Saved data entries
Segment Open

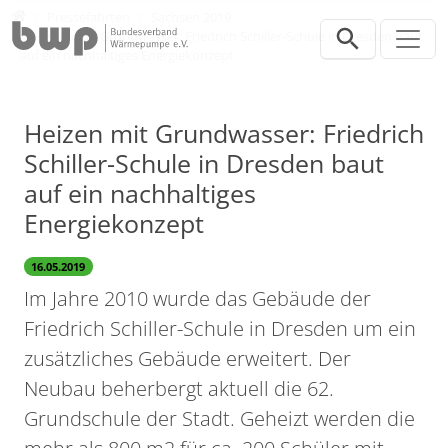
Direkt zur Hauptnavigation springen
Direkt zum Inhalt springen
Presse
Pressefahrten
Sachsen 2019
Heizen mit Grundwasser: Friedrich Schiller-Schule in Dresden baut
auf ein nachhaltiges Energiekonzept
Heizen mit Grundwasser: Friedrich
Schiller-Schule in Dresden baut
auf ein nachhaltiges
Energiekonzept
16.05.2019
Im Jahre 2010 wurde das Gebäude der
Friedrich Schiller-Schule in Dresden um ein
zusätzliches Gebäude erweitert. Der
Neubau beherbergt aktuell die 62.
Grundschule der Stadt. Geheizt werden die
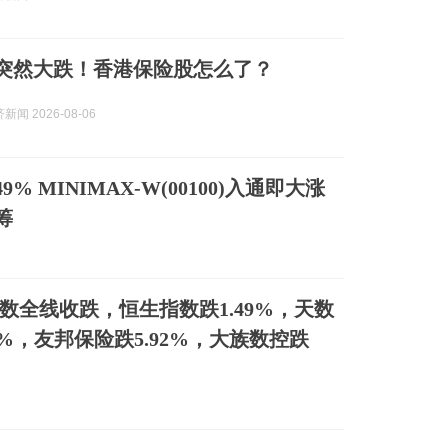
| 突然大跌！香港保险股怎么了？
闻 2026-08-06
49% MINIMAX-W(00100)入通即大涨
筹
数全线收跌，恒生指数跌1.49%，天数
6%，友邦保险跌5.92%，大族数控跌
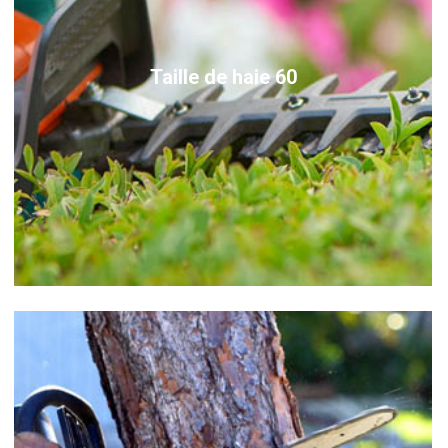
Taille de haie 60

Segment Closed
Segment Open

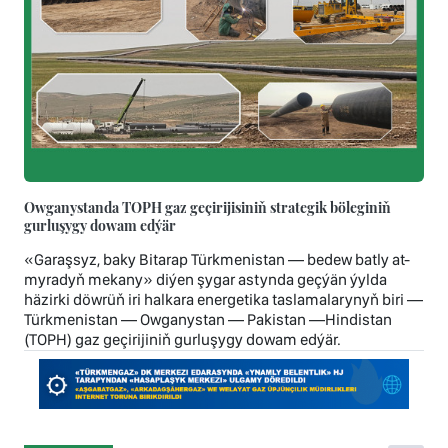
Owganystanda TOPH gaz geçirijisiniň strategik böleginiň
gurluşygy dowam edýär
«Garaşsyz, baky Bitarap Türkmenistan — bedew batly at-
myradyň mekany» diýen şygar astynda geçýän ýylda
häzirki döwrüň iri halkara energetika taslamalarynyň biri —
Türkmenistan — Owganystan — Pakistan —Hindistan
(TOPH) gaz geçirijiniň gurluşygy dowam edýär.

Segment Closed

= Work item =
From the data above, retype only the lines starting with the line with "Direkt zur Hauptnavigation springen" and going on through the line with "Taille de haie 60", exactly, leaving out the pictures.

= Solved exercise =
Direkt zur Hauptnavigation springen
Direkt zum Inhalt springen
Presse
Pressefahrten
Sachsen 2019
Heizen mit Grundwasser: Friedrich Schiller-Schule in Dresden baut
auf ein nachhaltiges Energiekonzept
Heizen mit Grundwasser: Friedrich
Schiller-Schule in Dresden baut
auf ein nachhaltiges
Energiekonzept
16.05.2019
Im Jahre 2010 wurde das Gebäude der
Friedrich Schiller-Schule in Dresden um ein
zusätzliches Gebäude erweitert. Der
Neubau beherbergt aktuell die 62.
Grundschule der Stadt. Geheizt werden die
| 突然大跌！香港保险股怎么了？
闻 2026-08-06
49% MINIMAX-W(00100)入通即大涨
筹
数全线收跌，恒生指数跌1.49%，天数
6%，友邦保险跌5.92%，大族数控跌
Taille de haie 60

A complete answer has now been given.